“Portugal ultrapassou a Rússia no consumo de álcool”. Este título de uma notícia aparece em destaque na comunidade portuguesa do Reddit, com mais de 230 upvotes na respectiva publicação; nos comentários há uma série de piadas ligeiras sobre o aparente ‘recorde’ português. Mas será um recorde? Como se diz pela internet hold my beer (segura a minha cerveja) enquanto explico.
O assunto é bem sério. A Organização Mundial de Saúde (OMS) divulgou um relatório sobre o impacto do álcool na saúde humana mundial; o documento inclui uma lista do consumo per capita em vários países, recorrendo a dados de 2016, os mais recentes. Assim, de acordo com a OMS, em média, cada português consome 12,3 litros por ano, ao passo que cada russo bebe 11,7 litros por ano. A média da zona europeia situa-se nos 9,8 litros por ano e baixou relativamente a 2010. Na Europa está a beber-se menos álcool; Portugal também diminuiu o seu consumo (que há seis anos era de 13,5 litros por ano), assim como a Rússia – só que os russos diminuíram mais que os portugueses.

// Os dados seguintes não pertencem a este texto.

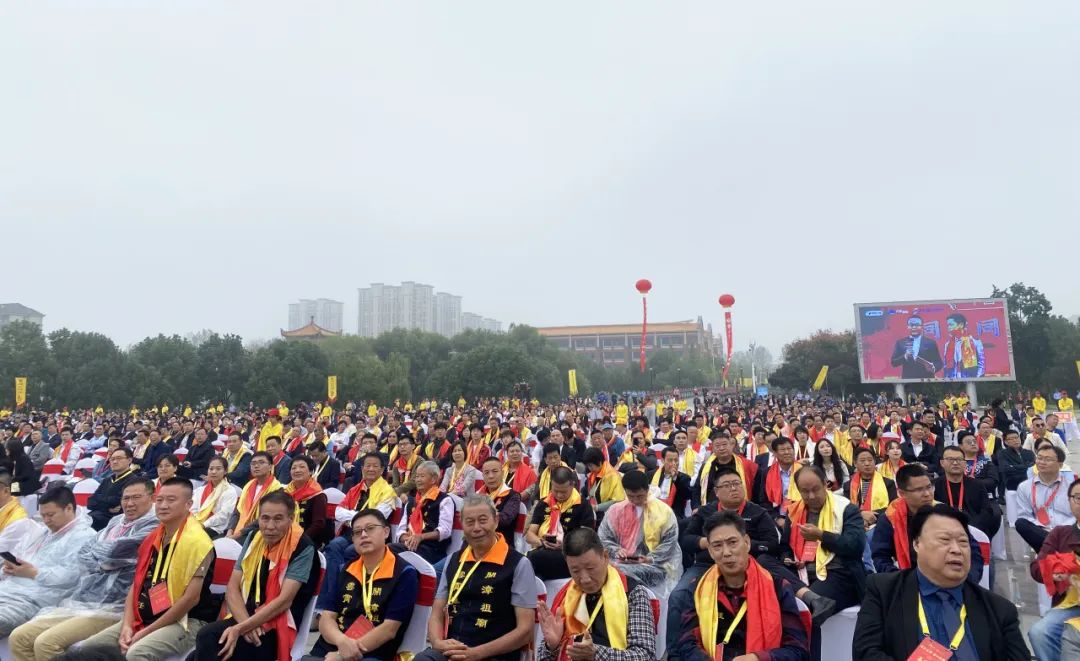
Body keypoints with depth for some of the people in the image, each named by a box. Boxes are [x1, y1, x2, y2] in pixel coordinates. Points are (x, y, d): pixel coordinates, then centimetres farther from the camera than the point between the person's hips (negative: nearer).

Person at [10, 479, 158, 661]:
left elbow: (113, 553, -18)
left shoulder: (152, 527, -9)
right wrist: (102, 563, -8)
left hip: (109, 609, -8)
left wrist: (95, 550, 3)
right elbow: (82, 555, 12)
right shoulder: (115, 521, 18)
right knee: (18, 637, 1)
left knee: (46, 643, -22)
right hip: (76, 602, 8)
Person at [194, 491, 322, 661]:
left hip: (278, 627, -5)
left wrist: (240, 628, -23)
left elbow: (284, 601, -17)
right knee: (206, 636, -22)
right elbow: (233, 587, 4)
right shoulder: (253, 538, 6)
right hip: (247, 617, 6)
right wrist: (246, 624, -13)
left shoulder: (303, 548, -13)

Assim, apesar de o consumo per capita ter baixado nos dois países, como a diminuição na Rússia foi superior à que se deu em Portugal é possível dizer que “Portugal ultrapassou a Rússia no consumo de álcool”; contudo, tal conclusão, puxada para headline pode não ser a interpretação mais correcta dado o contexto. Dizer que Portugal ultrapassou a Rússia pode ser interpretado como um sinal de que por cá o consumo aumentou enquanto que por lá diminuiu, o que como já vimos não aconteceu; pode também ser lido como um tom vitorioso, dado o estereótipo de consumo de álcool (leia-se vodka) que costuma ser associado à população russa. Mas o caso é bem mais pedagógico.

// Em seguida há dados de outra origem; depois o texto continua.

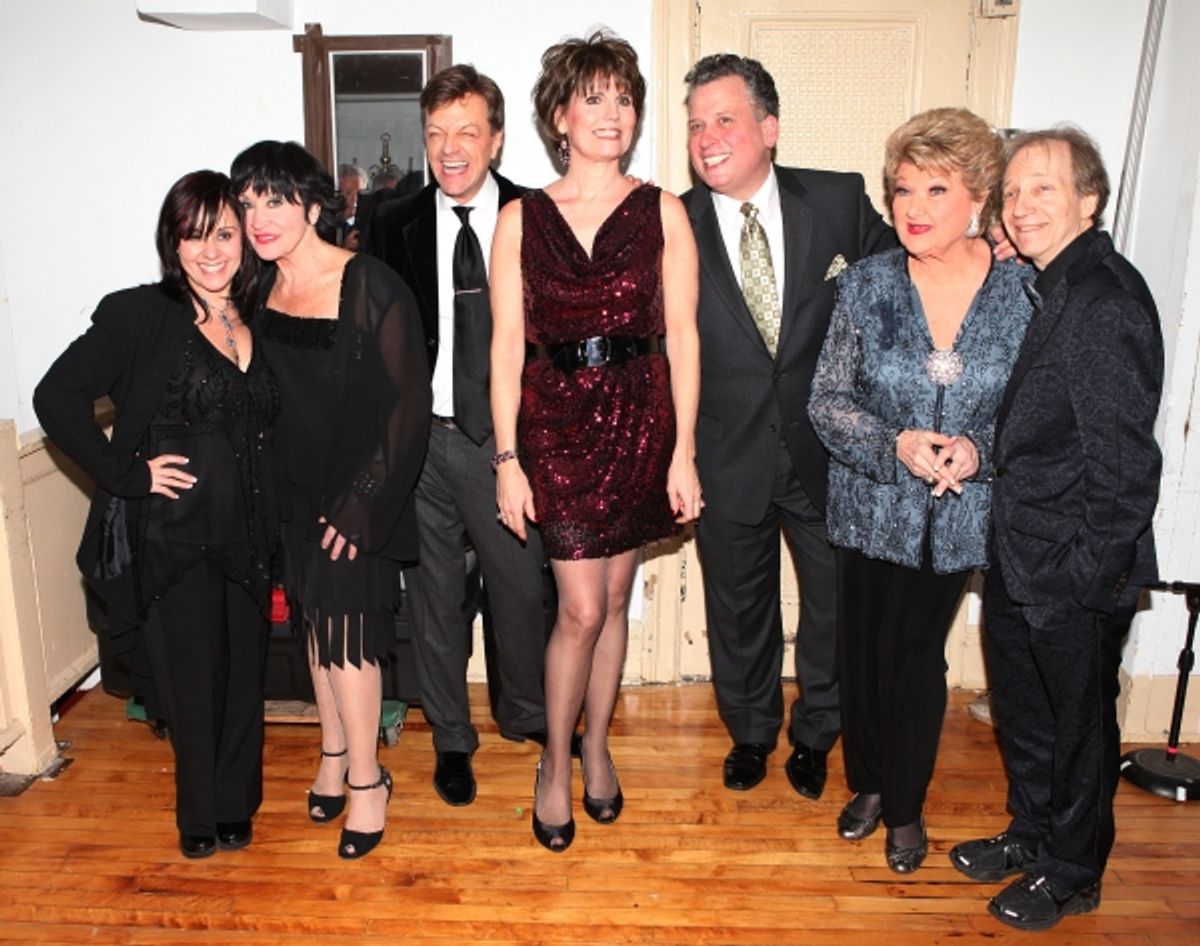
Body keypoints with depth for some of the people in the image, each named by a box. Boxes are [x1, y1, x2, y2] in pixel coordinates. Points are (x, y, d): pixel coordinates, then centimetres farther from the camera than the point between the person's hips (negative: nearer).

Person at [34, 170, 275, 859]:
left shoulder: (260, 324, 9)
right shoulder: (139, 316, -6)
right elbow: (58, 397, -10)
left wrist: (276, 541, 7)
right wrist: (125, 472, -14)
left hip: (246, 538, 5)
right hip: (170, 539, -4)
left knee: (245, 674, 13)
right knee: (193, 680, 8)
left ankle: (236, 808, 35)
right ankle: (201, 819, 31)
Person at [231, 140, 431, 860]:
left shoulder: (371, 288, -17)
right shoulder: (258, 285, 1)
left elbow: (408, 404, -16)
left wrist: (363, 502, -16)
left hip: (358, 494, -5)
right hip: (294, 490, 5)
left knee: (347, 636, 1)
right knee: (318, 622, 16)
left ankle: (366, 776, 21)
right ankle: (335, 753, 36)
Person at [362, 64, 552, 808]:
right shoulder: (394, 226, 3)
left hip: (508, 437, -1)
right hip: (421, 439, 1)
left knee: (524, 589, 10)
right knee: (435, 596, 12)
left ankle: (527, 713, 37)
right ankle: (452, 737, 33)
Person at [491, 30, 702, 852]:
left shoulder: (663, 213, 2)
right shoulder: (521, 219, 1)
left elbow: (682, 336, 0)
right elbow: (507, 345, -1)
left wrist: (684, 450, -4)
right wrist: (507, 459, -5)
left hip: (640, 419, 1)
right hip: (555, 422, -1)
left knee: (614, 599, 12)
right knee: (582, 607, -2)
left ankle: (598, 748, 33)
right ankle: (556, 765, 21)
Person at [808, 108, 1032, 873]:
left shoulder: (1023, 293, -8)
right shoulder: (867, 285, -8)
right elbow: (828, 399, -6)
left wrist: (978, 449, -20)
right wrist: (895, 445, -22)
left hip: (956, 517, -1)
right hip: (871, 509, 1)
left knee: (918, 658, 11)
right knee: (864, 650, 14)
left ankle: (907, 807, 34)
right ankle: (869, 783, 40)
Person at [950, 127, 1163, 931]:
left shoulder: (1104, 302, -21)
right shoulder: (1055, 288, 7)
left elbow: (1125, 458, -23)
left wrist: (1091, 570, -19)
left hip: (1075, 571, -9)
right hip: (1021, 556, 9)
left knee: (1078, 721, 12)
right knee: (1022, 707, 23)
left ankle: (1072, 872, 33)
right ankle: (1033, 834, 44)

No documento da OMS, divulgado em Setembro do ano passado, a Rússia é assinalada como um exemplo pela sua política ao longo dos anos anti-álcool, desde restrições à venda de bebidas alcoólicas (sentidas desde que se começou a preparar o Mundial de futebol de 2018) ao aumento dos preços destas, sem esquecer a proibição de publicidade em vários suportes. O jornal singapurense The Straits Times escreve mesmo: “Russos diminuem o consumo de álcool e tabaco à medida que a tendência de fitness cresce”.
A OMS elogia o esforço dos russos, referindo que as medidas resultaram até agora numa diminuição do consumo anual em 3,5 litros per capita (2007-2016), assim como numa quebra do número de doenças e mortes associadas a tal comportamento. A agência das Nações Unidas especializada na saúde lembra, no mesmo relatório, que mais de 3 milhões de pessoas morreram em 2016 em resultado do consumo nocivo de álcool. Do total das mortes atribuídas ao álcool, 28% deveram-se, entre outras causas, a lesões resultantes de acidentes de trânsito ou a violência entre pessoas; 21% a problemas digestivos; 19% resultaram de doenças cardiovasculares; doenças infecciosas, cancro, perturbações mentais e outras situações de saúde representam a restante parcela.

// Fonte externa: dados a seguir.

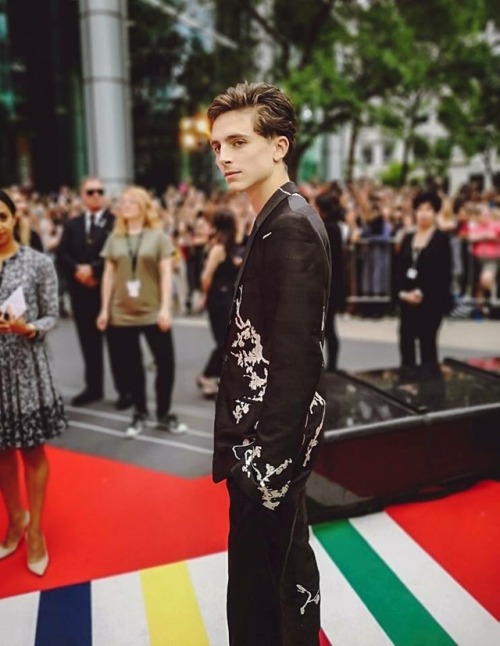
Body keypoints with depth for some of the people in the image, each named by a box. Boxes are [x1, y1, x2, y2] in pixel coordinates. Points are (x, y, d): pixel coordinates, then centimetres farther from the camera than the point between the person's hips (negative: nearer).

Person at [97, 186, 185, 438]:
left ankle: (164, 413, 18)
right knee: (130, 365, 9)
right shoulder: (114, 238, 8)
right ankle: (139, 413, 23)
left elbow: (166, 274, -5)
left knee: (165, 362, 2)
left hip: (152, 312, -2)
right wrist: (105, 309, 4)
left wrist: (165, 308, -13)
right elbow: (109, 275, 8)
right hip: (122, 314, 3)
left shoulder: (158, 236, 0)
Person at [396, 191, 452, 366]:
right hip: (407, 300, 5)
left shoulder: (441, 238, -4)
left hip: (431, 300, -5)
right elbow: (400, 268, 9)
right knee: (406, 341, 5)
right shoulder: (408, 238, 13)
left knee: (427, 343, 1)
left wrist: (421, 293, -16)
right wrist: (402, 292, -5)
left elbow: (443, 272, -12)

Dada a seriedade com que o assunto do álcool deve ser encarado pela sociedade, pela força política e pela comunicação social, a OMS tem uma página dedicada ao assunto que fornece mais alguns dados estatísticos e informação científica sobre o consumo alcoólico. A OMS recomenda que mais países (incluindo Portugal, claro) sigam a mesma estratégia da Rússia, seja com o aumento dos preços do álcool, seja com a colocação de barreiras na comunicação das marcas.
A forma como os dados são apresentados pela comunicação social é um tema mais sensível do que possamos, se calhar, pensar. Notícias cujos títulos apresentam posições de Portugal relativamente a determinado assunto ou comparações com outros países são recorrentes, e nas redes sociais costumam ter um factor de consumo rápido – lê-se o headline e siga para o próximo, às vezes deixa-se um like e um comentário na brincadeira, outras vezes partilha-se por algum motivo.
O consumo em excesso de álcool é um problema de saúde pública e não um motivo de celebração. E o papel da comunicação social também deve ser o de educar e esclarecer.